I though Fish was out with Perez?
Is that a tranny?
Lord knows I’ve made that mistake once or twice !
I check first now before I get into the car, you know , I don’t want my own personal crying game .
Very proud of ya.
As Christina lets out a fart the bald headed guy on the right is ready to pass out.
“unable to take care of herself” (read: pissed herself)
Umm, I’m an ER nurse, cops are used to piss. That usually means, “shit yourself”.
Did you guys see that she was booked at 5’2”, 100 lbs. I smell publicity stunt. The fake weight was a dead giveaway.
100 lbs? I think they left off a zero. Either that or they meant to write kilograms instead of pounds.
Read closer… It says she took a 100 lb dump in a squad car… hence the arrest…
What a mess.
I hope the Mole-Man is a good daddy, because mom’s got some problems right now.
Even if he is just an OK dad it will be better than that trash heap.
Awesome! A fat, drunk, female mime!
LOL– stick her in a box, maybe she won’t be able to get out
“However, the source adds, “If the driver had NOT been arrested for DUI, [Christina] would have never been in trouble.””
True. And if Al Capone hadn’t been arrested for tax evasion, he’d never have been in trouble either.
This is like the people who get a ticket for jaywalking, then punch a cop, steal a car, high-speed chase through a school, then crash into a maternity ward…then whine about getting a 10 year sentence for “just jaywalking.”
You’re missing the point. It’s saying that due to someone else’s poor judgment (the driver for getting behind the wheel, since Christina was apparently so inebriated she couldn’t find the ignition), she got busted as well. But I know what you’re going for. However, had the driver not been stopped and arrested for DUI he could’ve gone on and killed someone (or he and/or Christina). I would call that “trouble”, eh?
There shall be much joyful coat grooming and self-satisfied paw clacking in the burrow of the Mole King tonight.
Nice!~
Sorry Bowser, but your princess is in another drunk tank!
rotfl. Best comment of the decade.
sooo….she’s…not…pregnant?
Idiots – they should be locked up for a few days minimum, general population.
LA celebrities – You are frigging richer than Midas, it is an Oscar after-party, you know 100% that you are going to get at least drunk, most likely drunk and high – HIRE A FREAKING DRIVER!!
Damn, it’s so stupid. I know with 100% certainty at which events I’m going to drink too damn much and I plan accordingly. If these idiots are too stupid/lazy to arrange for a limo, doesn’t X-Tina have a staff of 20 who knows she’ll be attending these damn parties and shouldn’t someone on her staff make the arrangements?
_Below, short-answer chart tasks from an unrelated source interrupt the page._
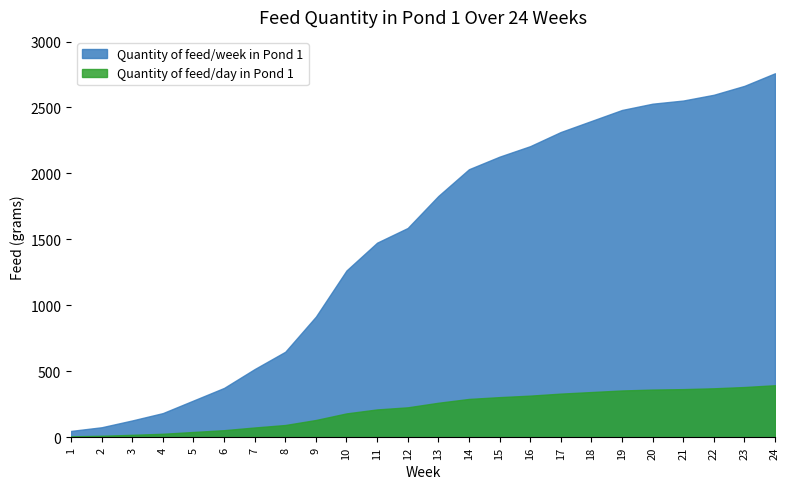

Reading left to right, list all the values displayed in this chart.

Quantity of feed/week in Pond 1: 47.7	75.5	127.2	182.9	278.3	373.7	516.9	648.1	914.5	1264.4	1475.1	1586.4	1829.0	2031.7	2127.2	2206.7	2314.0	2397.5	2481.0	2528.7	2552.6	2596.3	2663.9	2759.3
Quantity of feed/day in Pond 1: 6.8	10.8	18.2	26.1	39.8	53.4	73.8	92.6	130.6	180.6	210.7	226.6	261.3	290.2	303.9	315.2	330.6	342.5	354.4	361.2	364.7	370.9	380.6	394.2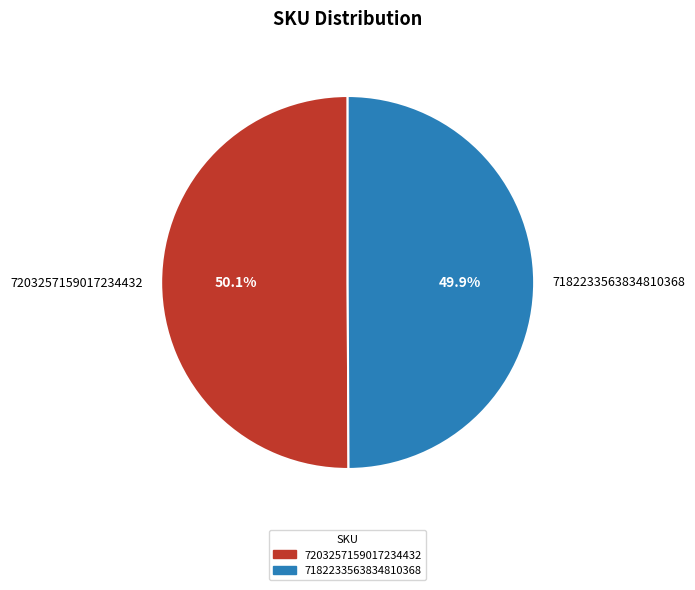

Approximately how many times larger is the value at 7182233563834810368 compared to 7203257159017234432?

1.0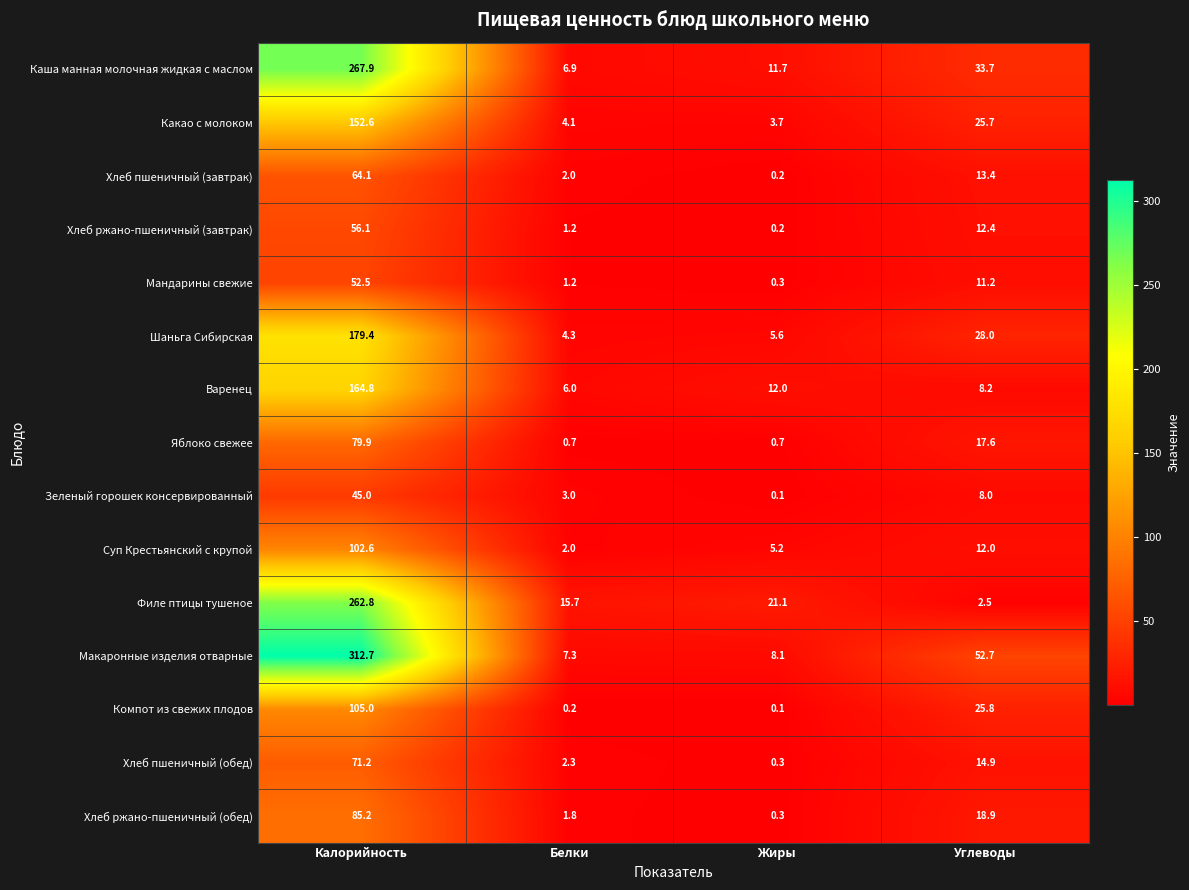

At Углеводы, list the series in order from smallest to largest.

Филе птицы тушеное, Зеленый горошек консервированный, Варенец, Мандарины свежие, Суп Крестьянский с крупой, Хлеб ржано-пшеничный (завтрак), Хлеб пшеничный (завтрак), Хлеб пшеничный (обед), Яблоко свежее, Хлеб ржано-пшеничный (обед), Какао с молоком, Компот из свежих плодов, Шаньга Сибирская, Каша манная молочная жидкая с маслом, Макаронные изделия отварные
Or if you’re nervous about having some random driver know your personal address (this is the only rationalization I can think of for why some famous people insist on driving themselves) – then have one of your flunkies on designated driver duty.
So stupid.
Seriously… in the golden age of Hollywood, didn’t all the stars get chaufferred around in limos? Go ahead and get blind drunk and stoned off your ass (read: “sheened”) in the back of a limo, just let someone sober and competent do the driving for the safety of everyone else.
Man, women have it rough. It is all down hill after 25. It was like 5 minutes ago that Christina Aguilera and Jessica Simpson were SMOKIN’ hot. Now they’re a couple of porky beasts
You Sir are an asshole…..
Did you say Pork ?
Tina Yothers as the Parisian Referee.
I feel like “unable to take care of herself” is code for “she pooped her pants”.
This isn’t so bad, really, it’s not like she’s a professional singer who forgot the words to THE song in front of millions of people… oh, wait…
She has been in need of a “prison diet” for a while now…
“Challenger, go at throttle up”
She should have been arrested for her make up a long time ago
Ou est Le Buffet?
Doesn’t she have a son? Why is she never taking care of him? Is she too busy stuffing her fat face and getting wasted with that leech she’s been fucking?
isn’t she pregnant??
Just like Xtina to jump on the latest celebrity trend — late.
Piss Pants Barbie.
To be fair, she was great in Cry Baby.
Surely the most surprising part of this story is that the police report has her down at 100 pounds. Um…. What!?